Задания
- A) Перечислите все годы, которые упоминаются во фрагменте о «Медном всаднике».
- B) Продолжите фрагмент о «Медном всаднике», начав сразу после последней приведённой в нём строки.

Фрагмент

::::

9. Именно поэтому в саму музыку праздника, как замечает Седакова, прямо в пирующем Вступлении вкладывается, прокрадывается то, что уже не чистый блеск и радужное первотворчество, а требует работы, да еще какой: человеческой, исторической. Седакова: «По странной иронии, на месте обобщения во Вступлении оказывается строфа, заключающая резко противоположное осмысление всего рассказанного прежде».
Мы ее цитировали выше. Куда вдруг девается чудо природного и исторического творчества, непобедимая сказочная Империя. России только еще желают быть «неколебимой», стихии — побежденной и усмиренной; бестревожность вечного сна Петра не обеспечена, отнесена в будущее. Всякий умерший оказывается в вечном покое, но тут спит не столько душа, сколько дело, которое словно еще не совершено, стоит под новым «пусть будет».
Куда ушел сказочный город. Он никуда не ушел: он остался вечным праздником в теле поэмы, которое с опусканием занавеса в ее резком, надрывном конце не падает, а словно после простора и размаха праздника, не угашая световое событие, вдруг берется за дело, начинает работу, которой в мире столько, но которая по-настоящему не откроется, затеряется в сгустившемся мраке без развернутого сначала светлого мира.
Мы можем проследить, как возникла эта внезапная вспышка света во Вступлении к «Медному всаднику», по обрыву, тоже внезапному, «Езерского». Езерский начинался как раз с тревоги, заботы и отсюда брался за историческую работу. «Над омраченным Петроградом» в его первой строке передает знание уже совершившегося надрыва, омрачения города Петра. История сбилась с пути. Пушкин слышит это в 1832 подобно тому, как Блок слышал скифскую музыку революции в 1918, как Седакова слышала в полусне звук лопнувшего каната над пространством всей страны в 1989. «Езерский» начинался издалека обзором русской истории.
Начнем ab ovo: мой Езерский
Происходил от тех вождей,
Чей дух воинственный и зверский
Был древле ужасом морей…
Архивы роя
Я разобрал в досужный час
Всю родословную героя.
Почему я избрал себе такого героя, начинает потом рассудительно спрашивать себя Пушкин. От медлительной раскладки доводов переход к строфе XIII внезапный, как прорыв из тюрьмы на свободу. Зачем так выбрал?
Зачем крутится ветр в овраге,
Подъемлет лист и пыль несет,
Когда корабль в недвижной влаге
Его дыханья жадно ждет?
Зачем от гор и мимо башен
Летит орел, тяжел и страшен,
На черный пень? Спроси его.
Зачем арапа своего
Младая любит Дездемона,
Как месяц любит ночи мглу?
Затем, что ветру и орлу
И сердцу девы нет закона.
Гордись: таков и ты, поэт,
И для тебя условий нет.

::::

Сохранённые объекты
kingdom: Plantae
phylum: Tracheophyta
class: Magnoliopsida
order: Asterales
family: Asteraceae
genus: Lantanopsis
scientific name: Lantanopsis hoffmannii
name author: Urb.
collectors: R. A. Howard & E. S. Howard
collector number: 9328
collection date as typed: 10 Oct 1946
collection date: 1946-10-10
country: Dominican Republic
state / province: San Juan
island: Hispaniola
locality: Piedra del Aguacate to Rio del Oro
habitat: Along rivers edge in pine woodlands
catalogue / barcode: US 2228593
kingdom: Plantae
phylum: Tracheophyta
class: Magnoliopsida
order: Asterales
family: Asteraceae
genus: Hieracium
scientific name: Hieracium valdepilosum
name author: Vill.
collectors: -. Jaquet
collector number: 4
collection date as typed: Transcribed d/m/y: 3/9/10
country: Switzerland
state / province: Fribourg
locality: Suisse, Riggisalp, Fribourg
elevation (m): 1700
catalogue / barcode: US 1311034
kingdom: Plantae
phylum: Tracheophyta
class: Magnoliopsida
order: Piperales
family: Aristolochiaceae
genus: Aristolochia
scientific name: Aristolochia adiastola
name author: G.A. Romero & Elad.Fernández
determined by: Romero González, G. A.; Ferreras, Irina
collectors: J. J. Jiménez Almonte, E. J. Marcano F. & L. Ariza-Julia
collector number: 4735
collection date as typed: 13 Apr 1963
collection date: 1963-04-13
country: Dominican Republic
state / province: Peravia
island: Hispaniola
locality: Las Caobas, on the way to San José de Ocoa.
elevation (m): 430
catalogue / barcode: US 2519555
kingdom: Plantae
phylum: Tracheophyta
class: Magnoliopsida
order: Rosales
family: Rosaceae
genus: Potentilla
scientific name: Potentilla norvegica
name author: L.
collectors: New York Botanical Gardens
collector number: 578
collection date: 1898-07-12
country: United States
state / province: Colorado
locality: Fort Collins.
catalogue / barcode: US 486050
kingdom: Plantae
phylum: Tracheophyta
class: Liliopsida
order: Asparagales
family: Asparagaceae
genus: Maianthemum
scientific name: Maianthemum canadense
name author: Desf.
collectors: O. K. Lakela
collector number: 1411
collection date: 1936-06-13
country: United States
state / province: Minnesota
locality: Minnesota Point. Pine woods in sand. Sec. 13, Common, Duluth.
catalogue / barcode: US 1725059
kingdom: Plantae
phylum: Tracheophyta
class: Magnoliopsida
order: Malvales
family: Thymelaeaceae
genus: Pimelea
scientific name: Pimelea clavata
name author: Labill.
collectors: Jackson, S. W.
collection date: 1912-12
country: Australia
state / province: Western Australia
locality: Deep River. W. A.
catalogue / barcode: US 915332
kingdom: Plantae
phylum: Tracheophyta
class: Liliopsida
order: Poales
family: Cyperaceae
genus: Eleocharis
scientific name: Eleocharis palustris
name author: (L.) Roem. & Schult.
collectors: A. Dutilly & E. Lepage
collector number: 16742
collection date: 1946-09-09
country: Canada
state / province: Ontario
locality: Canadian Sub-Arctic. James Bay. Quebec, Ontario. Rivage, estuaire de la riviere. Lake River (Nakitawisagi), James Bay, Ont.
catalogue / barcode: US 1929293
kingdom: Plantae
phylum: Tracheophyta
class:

::::

Ответы
- A) 1832, 1918, 1989

- B)
Задумавшись было об истории как цепи, родословной, Пушкин вдруг видит в ее сердце свободу. Петр, сгусток мировой истории, брошен между пиром и чумой. Сияющий Петербург вступления, настоящий памятник Петру и городу, был подготовлен этим внезапным размахом неоконченного «Езерского». Там было движение от накопления к взлету. Наоборот в «Медном Всаднике»: сначала пролог на небесах и потом работа, разбор с внезапной остановкой в тупике ворочания больного на постели и слепой погони двух мировых начал. Пушкин навсегда прощается и с монархией и с романтизмом и делает шаг к будущему загадочному герою «Шинели» Гоголя, униженных Достоевского и смиренных Толстого. Ахматова говорит, что если в прежних героях Пушкина публика с готовностью и даже гордостью узнавала себя, то в Езерском-Евгении как раз едва ли. То же говорил Пушкин: публика идет вместе с поэтом до первых трудностей; как только начинается работа ума, оставляет его.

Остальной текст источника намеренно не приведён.